Work to complete:
**1)** Reproduce the passage of the text on Uruguay's women's basketball league between "The Liga Femenina" and "to the finals.", inclusive.
**2)** Carry the text on Uruguay's women's basketball league forward, beginning after its final sentence.

Provided text:
* START *

Liga Femenina de Básquetbol
- First season: 2016
- Country: Uruguay
- Confederation: FIBA Americas
- Number of teams: 9
- Level on pyramid: 1
- International cup(s): Women's Basketball League Americas Liga Sudamericana de Baloncesto Femenino
- Current champions: Defensor Sporting (4th title) (2025)
- Most championships: Malvín (5 titles)
- President: Gloria Danners
- TV partners: Tenfield
- Website: www.fubb.org.uy
- 2025 Liga Femenina de Básquetbol season

= Liga Femenina de Básquetbol =

Most important basketball league in Uruguay

The Liga Femenina de Básquetbol (abbreviated as LFB; English: Women's Basketball League) is the most important club basketball league in Uruguay. It is organized by the Uruguayan Basketball Federation (FUBB). The competition began in 2016, under the name of Liga Uruguaya Femenina (English: Uruguayan Women's League) replacing the Torneo Metropolitano Femenino (English: Women's Metropolitan Tournament) after the incorporation of the first team outside Montevideo, Unión Ciclista Maragata from San José.

The first LFB was won by Malvín, which adding their Metropolitan titles, stretched its streak to 14 consecutive championships, by defeating Goes, which arrived undefeated, to the finals.

==Format==
The LFB is currently played in three stages: Torneo Clasificatorio (Qualifying Tournament), the Series (1 or 2) and play-off.

- In the Qualifying Tournament, the clubs play each other once, and the first five of the table play in the Serie 1 and the last four play the Serie 2.
- In the Series the clubs play each other twice, home and away, carrying over the points from the Qualifying Tournament. In the Serie 1, play the quarterfinals, with the best three of the Serie 2.

* END *

Labeled region records
* START *

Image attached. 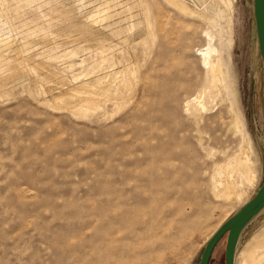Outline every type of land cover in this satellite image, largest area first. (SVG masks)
I'll return each mask as SVG.
<instances>
[{"label": "rangeland", "instance_id": "obj_1", "mask_svg": "<svg viewBox=\"0 0 264 264\" xmlns=\"http://www.w3.org/2000/svg\"><path fill=\"white\" fill-rule=\"evenodd\" d=\"M175 1L0 0V264H198L261 184L252 0ZM209 41L231 87L213 97L202 96ZM233 109L255 178L227 202L210 180L240 145ZM262 227L264 207L234 264ZM224 243L207 264H223Z\"/></svg>", "mask_w": 264, "mask_h": 264}, {"label": "bare ground", "instance_id": "obj_2", "mask_svg": "<svg viewBox=\"0 0 264 264\" xmlns=\"http://www.w3.org/2000/svg\"><path fill=\"white\" fill-rule=\"evenodd\" d=\"M170 1L173 4H177V2L175 0H170ZM207 35L210 36L211 34L207 33ZM216 51H217V49L209 41L206 48H204L201 52L203 62L206 65V69H207L205 71V80L203 81V86H202V93H203L202 96H205L204 94H206V95H209L210 97L211 96L213 97V95L216 96V94L221 93L220 92L221 87H223L224 89H227V90H229L231 88L230 84L227 81L226 76H225L226 72L223 69V66L221 63L222 60L219 57H217L216 55H215L216 57H213V55L216 53ZM78 88H76V89H78ZM81 91H82V89H81ZM232 91H234V90H232ZM199 93H200V91H199ZM98 94H100V93H97L95 95H98ZM227 94H229V92ZM92 96H94V95H92ZM107 96H110V94ZM94 97L96 98V96H94ZM95 98L93 101L99 99V96H98V98H96V99ZM197 98L198 97H194L192 100L187 102L188 107H191L190 108L191 114H193V115H197L198 113H200V111L204 108V104H205V102L203 103L201 100H198ZM234 106H233V108H234ZM230 107L232 108V106H230ZM235 107H237V106H235ZM87 108H90V107H87ZM231 108L228 110L232 111ZM94 109H95V107H94ZM99 109H101V108H99ZM187 114L189 115V112ZM233 114H234V117H233L234 120L232 121L233 123L231 126H232L233 131L236 134H239V136H240V145H239L238 151H236L237 153L232 155L231 158L227 159L225 163H223L222 165H218V167L215 170L216 174L215 175L213 174L214 176L212 177V180H210V182H211L210 185L212 186V190H213V191H211V193L213 192L215 197L218 196L217 198H222L223 200H225L227 202L239 200L240 197L242 196L241 195L242 192H241V190H239V183H243V182L251 183L255 178V174H254V170H253L254 162H253V160H251V158H252L251 154H253V146H252L251 138H250V136H249V134L245 128V125H244V122H243V119H242L240 113L236 109H233ZM196 117H199V116H196ZM196 117H194V118H196ZM197 119L199 120V118H197ZM200 119H201V117H200ZM215 171H214V173H215ZM211 186H210V189H211ZM210 255H211V252L209 254L207 263L209 262ZM234 255H235V252H234ZM242 255H243V258L241 259V262L239 259L240 264H264V227H262V229H260L248 241L245 248L243 249ZM233 264H234V257H233Z\"/></svg>", "mask_w": 264, "mask_h": 264}, {"label": "water", "instance_id": "obj_3", "mask_svg": "<svg viewBox=\"0 0 264 264\" xmlns=\"http://www.w3.org/2000/svg\"><path fill=\"white\" fill-rule=\"evenodd\" d=\"M252 16L258 53L264 68V0H252ZM264 207V177L253 195L241 204L205 241L198 264H207L214 245L225 234L223 264H233L235 246L243 228Z\"/></svg>", "mask_w": 264, "mask_h": 264}]
</instances>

* END *

Answers to the problems:
**1)**
The Liga Femenina de Básquetbol (abbreviated as LFB; English: Women's Basketball League) is the most important club basketball league in Uruguay. It is organized by the Uruguayan Basketball Federation (FUBB). The competition began in 2016, under the name of Liga Uruguaya Femenina (English: Uruguayan Women's League) replacing the Torneo Metropolitano Femenino (English: Women's Metropolitan Tournament) after the incorporation of the first team outside Montevideo, Unión Ciclista Maragata from San José.

The first LFB was won by Malvín, which adding their Metropolitan titles, stretched its streak to 14 consecutive championships, by defeating Goes, which arrived undefeated, to the finals.

**2)**
- Finally, teams competed in the playoffs with series being best of three. The first stage was the quarterfinals and are played as: A) 1st of Serie 1 vs. 2nd of Serie 2, B) 2nd of Serie 1 vs. 1st of Serie 2, C) 3rd of Serie 1 vs. 6th of Serie 1, D) 4th of Serie 1 vs. 5th of Serie 2. The winners of these matches played in the semifinals in best-of-five serie as: A) Winner vs. D) Winner, and B) winner vs. C) winner. The winners of these matches played in the finals in best-of-five serie, with the winner being crowned as the league champions of the LFB. The losers of the quarterfinals play the semifinals of the Copa de Plata, in best-of-three serie as: A) Loser vs. B) Loser, and C) Loser vs. D) Loser. The winners of these matches played in the finals in best-of-three serie, with the winner being the cup champion.
- The two teams eliminated in the Serie 2, play for the ninth place.
- The LFB champion will play the Women's Basketball League Americas and the runner-up, the Liga Sudamericana de Baloncesto Femenino.

==Participating teams==

===2026 season teams===
Notes: All statistics are only for the Women's Basketball League (Liga Femenina de Básquetbol). Torneo Metropolitano Femenino are not included. The "arena" column reflects the arena where the team plays most of its home games, but does not indicate that the team in question is the owner.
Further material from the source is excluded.